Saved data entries
------
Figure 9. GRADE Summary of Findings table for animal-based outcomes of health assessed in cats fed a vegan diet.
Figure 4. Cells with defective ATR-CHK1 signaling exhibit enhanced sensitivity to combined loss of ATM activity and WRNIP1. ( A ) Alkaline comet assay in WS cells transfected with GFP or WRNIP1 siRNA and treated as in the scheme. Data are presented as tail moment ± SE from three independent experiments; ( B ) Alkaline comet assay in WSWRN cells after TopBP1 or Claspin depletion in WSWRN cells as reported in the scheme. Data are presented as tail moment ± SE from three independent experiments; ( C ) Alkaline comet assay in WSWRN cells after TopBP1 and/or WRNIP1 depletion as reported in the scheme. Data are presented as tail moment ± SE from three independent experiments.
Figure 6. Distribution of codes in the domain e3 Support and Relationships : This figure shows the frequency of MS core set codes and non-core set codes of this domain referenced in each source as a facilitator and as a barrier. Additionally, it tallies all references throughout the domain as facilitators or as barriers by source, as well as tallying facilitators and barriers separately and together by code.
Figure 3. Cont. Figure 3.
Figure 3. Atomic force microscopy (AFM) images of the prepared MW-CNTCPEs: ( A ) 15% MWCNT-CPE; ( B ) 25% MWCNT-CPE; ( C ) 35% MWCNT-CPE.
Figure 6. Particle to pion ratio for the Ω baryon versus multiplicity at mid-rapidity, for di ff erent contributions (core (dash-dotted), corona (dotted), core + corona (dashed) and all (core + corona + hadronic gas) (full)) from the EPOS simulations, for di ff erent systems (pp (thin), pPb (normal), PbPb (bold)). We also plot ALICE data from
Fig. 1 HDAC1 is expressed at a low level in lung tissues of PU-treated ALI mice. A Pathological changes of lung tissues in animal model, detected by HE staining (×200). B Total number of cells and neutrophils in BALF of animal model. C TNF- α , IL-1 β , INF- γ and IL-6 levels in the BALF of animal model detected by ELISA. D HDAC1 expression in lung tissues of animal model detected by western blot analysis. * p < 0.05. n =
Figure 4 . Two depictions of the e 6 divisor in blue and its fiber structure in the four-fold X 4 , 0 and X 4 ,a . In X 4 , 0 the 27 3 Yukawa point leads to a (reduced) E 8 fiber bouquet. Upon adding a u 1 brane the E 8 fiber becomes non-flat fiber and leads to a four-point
------
### REQUIREMENT
The lines above should be duplicated exactly.

### RESULT BELOW
Figure 9. GRADE Summary of Findings table for animal-based outcomes of health assessed in cats fed a vegan diet.
Figure 4. Cells with defective ATR-CHK1 signaling exhibit enhanced sensitivity to combined loss of ATM activity and WRNIP1. ( A ) Alkaline comet assay in WS cells transfected with GFP or WRNIP1 siRNA and treated as in the scheme. Data are presented as tail moment ± SE from three independent experiments; ( B ) Alkaline comet assay in WSWRN cells after TopBP1 or Claspin depletion in WSWRN cells as reported in the scheme. Data are presented as tail moment ± SE from three independent experiments; ( C ) Alkaline comet assay in WSWRN cells after TopBP1 and/or WRNIP1 depletion as reported in the scheme. Data are presented as tail moment ± SE from three independent experiments.
Figure 6. Distribution of codes in the domain e3 Support and Relationships : This figure shows the frequency of MS core set codes and non-core set codes of this domain referenced in each source as a facilitator and as a barrier. Additionally, it tallies all references throughout the domain as facilitators or as barriers by source, as well as tallying facilitators and barriers separately and together by code.
Figure 3. Cont. Figure 3.
Figure 3. Atomic force microscopy (AFM) images of the prepared MW-CNTCPEs: ( A ) 15% MWCNT-CPE; ( B ) 25% MWCNT-CPE; ( C ) 35% MWCNT-CPE.
Figure 6. Particle to pion ratio for the Ω baryon versus multiplicity at mid-rapidity, for di ff erent contributions (core (dash-dotted), corona (dotted), core + corona (dashed) and all (core + corona + hadronic gas) (full)) from the EPOS simulations, for di ff erent systems (pp (thin), pPb (normal), PbPb (bold)). We also plot ALICE data from
Fig. 1 HDAC1 is expressed at a low level in lung tissues of PU-treated ALI mice. A Pathological changes of lung tissues in animal model, detected by HE staining (×200). B Total number of cells and neutrophils in BALF of animal model. C TNF- α , IL-1 β , INF- γ and IL-6 levels in the BALF of animal model detected by ELISA. D HDAC1 expression in lung tissues of animal model detected by western blot analysis. * p < 0.05. n =
Figure 4 . Two depictions of the e 6 divisor in blue and its fiber structure in the four-fold X 4 , 0 and X 4 ,a . In X 4 , 0 the 27 3 Yukawa point leads to a (reduced) E 8 fiber bouquet. Upon adding a u 1 brane the E 8 fiber becomes non-flat fiber and leads to a four-point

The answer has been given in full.